This is a hierarchical clustering algorithm (see e.g. Seber, 1984). The
principle is to identify the two items that are most likely to belong to
the same group and to link them together. Then a new distance, or, in our
case, adjacency, is defined between this pair and each of the remaining
items. One then returns to the first step and looks for the most adjacent
pair in the reduced set of items, which will include a combined
pseudo-item. This process of joining the two closest items continues
recursively until only one item is left. At each stage a measure of the
association of the two items joined together is given by their adjacency,
which in general is a combined adjacency.

Different versions of this process vary in the way that the combined
adjacency of the merged item to the remaining items is determined. I used
a variant of the group average method (Seber, 1984) that was tailored to
this particular problem. I kept data on the circumferential zones of the
nerve ring in which each process ran (e.g. lower left).

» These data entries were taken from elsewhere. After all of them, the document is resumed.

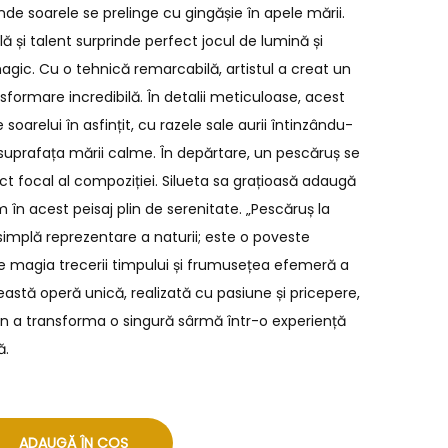
de soarele se prelinge cu gingășie în apele mării.
ă și talent surprinde perfect jocul de lumină și
ic. Cu o tehnică remarcabilă, artistul a creat un
nsformare incredibilă. În detalii meticuloase, acest
 soarelui în asfințit, cu razele sale aurii întinzându-
 suprafața mării calme. În depărtare, un pescăruș se
ct focal al compoziției. Silueta sa grațioasă adaugă
în acest peisaj plin de serenitate. „Pescăruș la
implă reprezentare a naturii; este o poveste
e magia trecerii timpului și frumusețea efemeră a
Această operă unică, realizată cu pasiune și pricepere,
i în a transforma o singură sârmă într-o experiență
ă.
ADAUGĂ ÎN COȘ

This was necessary
because it is only possible for two processes to be adjacent to the extent
that they run in the same zone. The adjacency between two groups is then
defined as the ratio of the total adjacency between their constituent
processes to the summed circumferential zone length that they have in
common. By keeping the total constituent adjacencies and the summed zonal
lengths at each stage these "zonal ratios" can be easily combined
when two items are merged. I also prevented the fusion of groups with
comparatively small overlaps, because the data for such cases would be
correspondingly noisy and if they were to belong to a genuine bundle there
would have to be an overlapping intermediate fibre in any case. This zonal
ratio system does, however, permit bundles that are longer than some, or
even all, of the constituent processes, and this is an important feature of
it.